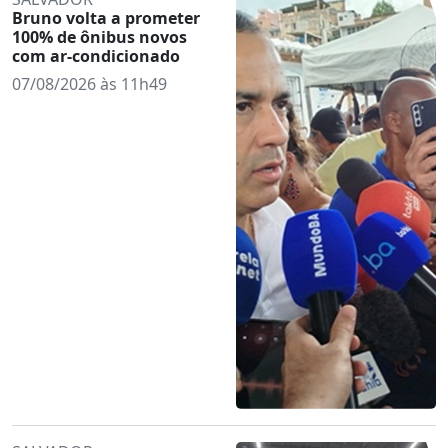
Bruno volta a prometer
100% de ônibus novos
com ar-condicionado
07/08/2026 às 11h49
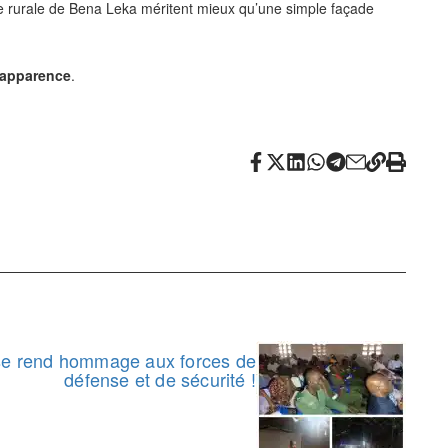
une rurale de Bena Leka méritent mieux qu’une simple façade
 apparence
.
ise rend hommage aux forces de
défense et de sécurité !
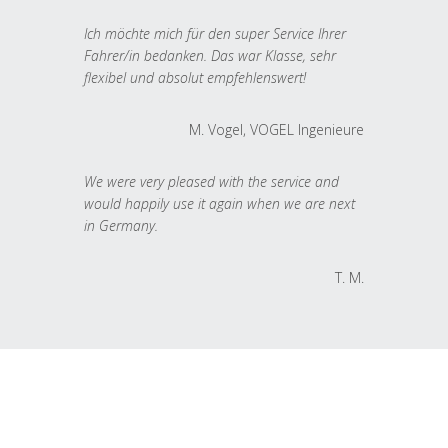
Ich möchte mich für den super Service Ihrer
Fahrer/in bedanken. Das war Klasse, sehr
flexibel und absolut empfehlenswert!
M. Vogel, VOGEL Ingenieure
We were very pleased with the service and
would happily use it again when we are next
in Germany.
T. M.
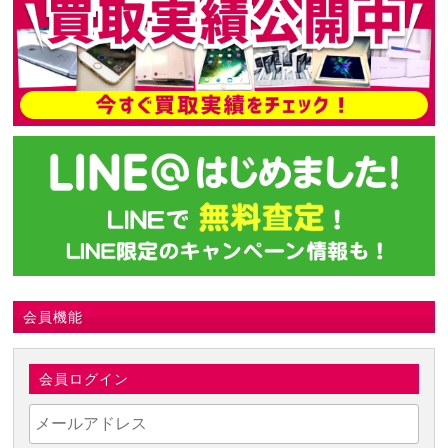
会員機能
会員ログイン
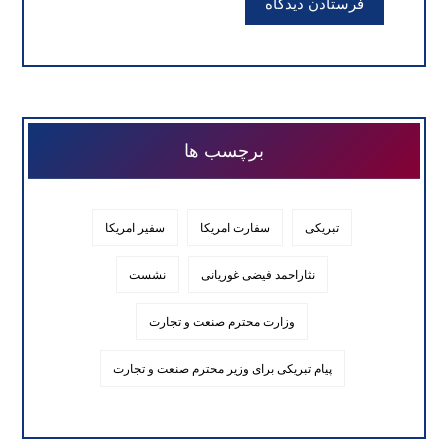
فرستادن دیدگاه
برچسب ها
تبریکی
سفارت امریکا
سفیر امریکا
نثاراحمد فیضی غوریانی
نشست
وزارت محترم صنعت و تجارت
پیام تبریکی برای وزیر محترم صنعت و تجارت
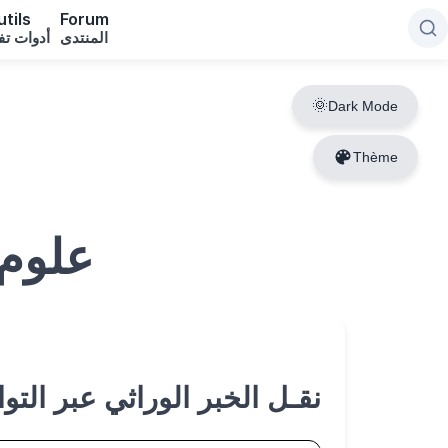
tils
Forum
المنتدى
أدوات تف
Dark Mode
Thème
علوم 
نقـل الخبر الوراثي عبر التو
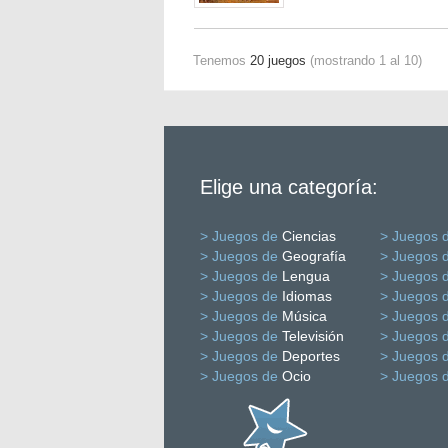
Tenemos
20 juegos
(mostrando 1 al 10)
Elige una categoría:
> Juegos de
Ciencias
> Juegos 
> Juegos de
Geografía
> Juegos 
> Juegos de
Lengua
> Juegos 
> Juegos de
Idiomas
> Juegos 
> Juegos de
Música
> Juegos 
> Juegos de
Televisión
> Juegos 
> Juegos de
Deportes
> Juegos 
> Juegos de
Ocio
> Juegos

---

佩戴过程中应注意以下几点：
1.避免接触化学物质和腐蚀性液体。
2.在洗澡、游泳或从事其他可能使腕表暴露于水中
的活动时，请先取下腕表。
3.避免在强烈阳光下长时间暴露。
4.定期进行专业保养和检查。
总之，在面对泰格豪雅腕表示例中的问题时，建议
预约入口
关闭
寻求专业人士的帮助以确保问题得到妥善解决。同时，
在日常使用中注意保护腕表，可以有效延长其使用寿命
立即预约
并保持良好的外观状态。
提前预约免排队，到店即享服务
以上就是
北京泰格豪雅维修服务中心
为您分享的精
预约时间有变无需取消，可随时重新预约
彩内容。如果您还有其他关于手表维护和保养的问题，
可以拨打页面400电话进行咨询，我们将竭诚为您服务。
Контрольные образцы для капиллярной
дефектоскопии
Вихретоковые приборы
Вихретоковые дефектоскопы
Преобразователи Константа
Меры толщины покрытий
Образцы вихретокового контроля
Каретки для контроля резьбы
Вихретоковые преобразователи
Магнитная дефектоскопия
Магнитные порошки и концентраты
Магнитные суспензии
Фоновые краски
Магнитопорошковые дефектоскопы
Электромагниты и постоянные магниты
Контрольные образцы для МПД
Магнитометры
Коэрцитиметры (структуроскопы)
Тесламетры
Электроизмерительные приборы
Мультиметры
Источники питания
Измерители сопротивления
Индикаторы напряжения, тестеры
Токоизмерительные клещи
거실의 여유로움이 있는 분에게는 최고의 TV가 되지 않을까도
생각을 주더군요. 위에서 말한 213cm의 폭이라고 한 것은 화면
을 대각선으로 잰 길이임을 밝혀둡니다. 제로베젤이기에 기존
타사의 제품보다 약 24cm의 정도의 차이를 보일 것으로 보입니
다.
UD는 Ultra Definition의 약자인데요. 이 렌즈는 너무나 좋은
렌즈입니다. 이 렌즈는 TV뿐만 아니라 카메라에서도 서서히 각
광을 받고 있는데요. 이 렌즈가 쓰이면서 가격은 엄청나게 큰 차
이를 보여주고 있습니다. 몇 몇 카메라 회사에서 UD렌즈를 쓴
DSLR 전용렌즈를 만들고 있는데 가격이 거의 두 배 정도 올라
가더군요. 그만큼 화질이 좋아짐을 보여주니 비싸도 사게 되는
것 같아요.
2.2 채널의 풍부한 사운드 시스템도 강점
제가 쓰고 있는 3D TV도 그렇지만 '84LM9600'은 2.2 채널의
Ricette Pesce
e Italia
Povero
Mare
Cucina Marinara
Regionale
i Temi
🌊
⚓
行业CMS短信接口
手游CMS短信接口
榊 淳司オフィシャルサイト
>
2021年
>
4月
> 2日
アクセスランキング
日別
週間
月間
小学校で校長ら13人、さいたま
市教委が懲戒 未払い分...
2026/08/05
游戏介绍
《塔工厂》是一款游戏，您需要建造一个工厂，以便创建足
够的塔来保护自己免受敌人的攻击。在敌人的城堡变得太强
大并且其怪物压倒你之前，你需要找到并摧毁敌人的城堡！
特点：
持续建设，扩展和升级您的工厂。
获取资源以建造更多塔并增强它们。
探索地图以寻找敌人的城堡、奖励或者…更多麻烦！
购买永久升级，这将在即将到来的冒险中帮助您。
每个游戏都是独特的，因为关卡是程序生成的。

**Prompt**. All lines above from the one containing "제가 쓰고 있는 3D TV도 그렇지만 '84LM9600'은 2.2 채널의" to the one containing "每个游戏都是独特的，因为关卡是程序生成的。" must be repeated exactly, both lines included, and no others.

**Answer box**.
제가 쓰고 있는 3D TV도 그렇지만 '84LM9600'은 2.2 채널의
Ricette Pesce
e Italia
Povero
Mare
Cucina Marinara
Regionale
i Temi
🌊
⚓
行业CMS短信接口
手游CMS短信接口
榊 淳司オフィシャルサイト
>
2021年
>
4月
> 2日
アクセスランキング
日別
週間
月間
小学校で校長ら13人、さいたま
市教委が懲戒 未払い分...
2026/08/05
游戏介绍
《塔工厂》是一款游戏，您需要建造一个工厂，以便创建足
够的塔来保护自己免受敌人的攻击。在敌人的城堡变得太强
大并且其怪物压倒你之前，你需要找到并摧毁敌人的城堡！
特点：
持续建设，扩展和升级您的工厂。
获取资源以建造更多塔并增强它们。
探索地图以寻找敌人的城堡、奖励或者…更多麻烦！
购买永久升级，这将在即将到来的冒险中帮助您。
每个游戏都是独特的，因为关卡是程序生成的。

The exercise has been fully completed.